Нужно говорить с ними о том, что у нас общее, а не принуждать их переходить на какую-то сторону. Вот есть такой пример: когда приезжаешь на первый украинский КПВВ со стороны «ДНР», видишь разные баннеры, которые призваны на людей как-то влиять. И вот на половине из них написано что-то, вроде, «Любіть Україну». А есть несколько баннеров, на которых написано «Дорогие жены и дочери мужчин, которые воюют за «ДНР», поговорите с вашими мужьями и отцами, вы же не хотите, чтобы они погибли, нужно прекратить кровопролитие». Вот как думаете, какой из баннеров больше повлияет на людей? Люди, которые платят за такие баннеры, хоть раз видели кого-то, кто, прочитав надпись «Любіть Україну», подумал: «ну да, хорошо, что мне сказали. Вот я тут еду из Донецка, и не знал»? Нужно говорить людям о том, что им интересно, что их объединяет, пусть даже если мы говорим на разных языках.

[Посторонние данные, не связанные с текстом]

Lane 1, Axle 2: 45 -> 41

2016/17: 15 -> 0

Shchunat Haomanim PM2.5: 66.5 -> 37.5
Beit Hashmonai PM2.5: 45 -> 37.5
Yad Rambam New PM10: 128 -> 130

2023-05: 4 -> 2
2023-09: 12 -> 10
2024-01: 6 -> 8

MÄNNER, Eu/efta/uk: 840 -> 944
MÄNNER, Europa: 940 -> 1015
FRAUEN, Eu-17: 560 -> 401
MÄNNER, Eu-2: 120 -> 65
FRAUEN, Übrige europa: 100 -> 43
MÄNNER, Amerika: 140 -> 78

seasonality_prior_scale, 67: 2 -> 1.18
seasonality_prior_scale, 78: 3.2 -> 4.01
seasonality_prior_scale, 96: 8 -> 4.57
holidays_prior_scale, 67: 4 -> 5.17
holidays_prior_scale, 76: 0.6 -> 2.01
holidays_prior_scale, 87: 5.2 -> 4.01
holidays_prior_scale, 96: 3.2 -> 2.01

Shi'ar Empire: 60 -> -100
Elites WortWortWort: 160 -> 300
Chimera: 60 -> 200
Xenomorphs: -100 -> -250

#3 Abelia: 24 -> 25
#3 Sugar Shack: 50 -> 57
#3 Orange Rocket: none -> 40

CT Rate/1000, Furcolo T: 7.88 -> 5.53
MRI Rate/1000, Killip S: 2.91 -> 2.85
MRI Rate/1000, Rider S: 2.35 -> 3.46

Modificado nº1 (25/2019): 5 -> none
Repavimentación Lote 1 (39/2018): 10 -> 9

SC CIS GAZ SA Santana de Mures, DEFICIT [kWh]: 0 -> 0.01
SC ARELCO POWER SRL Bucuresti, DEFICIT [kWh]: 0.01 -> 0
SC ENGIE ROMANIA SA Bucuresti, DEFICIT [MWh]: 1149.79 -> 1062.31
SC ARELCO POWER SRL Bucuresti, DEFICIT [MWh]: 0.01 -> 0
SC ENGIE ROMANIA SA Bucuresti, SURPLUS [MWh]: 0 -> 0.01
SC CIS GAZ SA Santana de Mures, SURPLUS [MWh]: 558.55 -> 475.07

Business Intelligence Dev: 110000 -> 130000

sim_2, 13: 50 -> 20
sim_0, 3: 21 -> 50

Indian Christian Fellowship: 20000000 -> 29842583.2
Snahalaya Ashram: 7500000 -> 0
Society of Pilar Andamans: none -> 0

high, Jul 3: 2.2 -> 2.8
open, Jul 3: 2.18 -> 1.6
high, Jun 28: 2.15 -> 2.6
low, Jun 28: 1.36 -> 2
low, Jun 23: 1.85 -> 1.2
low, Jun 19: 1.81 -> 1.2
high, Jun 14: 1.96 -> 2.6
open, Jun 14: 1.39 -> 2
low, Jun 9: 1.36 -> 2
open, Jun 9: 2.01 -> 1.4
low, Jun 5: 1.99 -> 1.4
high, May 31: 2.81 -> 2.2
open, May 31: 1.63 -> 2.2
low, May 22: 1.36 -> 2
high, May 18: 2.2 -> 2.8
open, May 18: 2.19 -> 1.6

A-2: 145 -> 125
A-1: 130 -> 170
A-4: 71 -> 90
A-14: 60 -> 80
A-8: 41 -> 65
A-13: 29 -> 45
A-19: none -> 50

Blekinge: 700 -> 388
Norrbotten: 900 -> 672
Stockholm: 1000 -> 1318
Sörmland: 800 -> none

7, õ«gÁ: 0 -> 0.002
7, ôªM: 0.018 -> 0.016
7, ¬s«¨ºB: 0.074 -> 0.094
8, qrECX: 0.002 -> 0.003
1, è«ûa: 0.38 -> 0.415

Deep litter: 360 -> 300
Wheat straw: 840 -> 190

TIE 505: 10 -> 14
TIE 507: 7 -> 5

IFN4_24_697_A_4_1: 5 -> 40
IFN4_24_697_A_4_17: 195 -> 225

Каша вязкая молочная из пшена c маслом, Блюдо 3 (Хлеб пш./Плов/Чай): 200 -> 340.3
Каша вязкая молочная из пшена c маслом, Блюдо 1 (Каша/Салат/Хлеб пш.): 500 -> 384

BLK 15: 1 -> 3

– Что могут предпринять украинские СМИ сейчас, чтобы улучшить ситуацию на востоке Украины?
Нужно отказаться от идеи того, что есть «наши», а есть «не наши». Если они «не наши», то зачем мы за них воюем?
– Для начала – ездить туда больше, и ездить не только к армии, а и общаться с обычными людьми. Нашим журналистам важно попробовать наладить диалог с теми людьми, которые де-факто контролируют неподконтрольные Украине территории. Сейчас у нас нет почти никакого освещения того, что происходит в Донецке и Луганске. Многие журналисты говорят, что их туда не пускают. Думаю, если бы крупные телеканалы с определенным влиянием попробовали договориться, у них бы это получилось. Когда нужно договориться о какой-нибудь контрабанде угля, ни у кого не возникает проблем. А ведь там живут около трех миллионов наших граждан, а мало кто знает, что там происходит. Нашим журналистам нужно отказаться от идеи того, что есть «наши», а есть «не наши». Если они «не наши», то зачем мы за них воюем? А если они «наши», то заслуживают ли они той ситуации, в которой они находятся?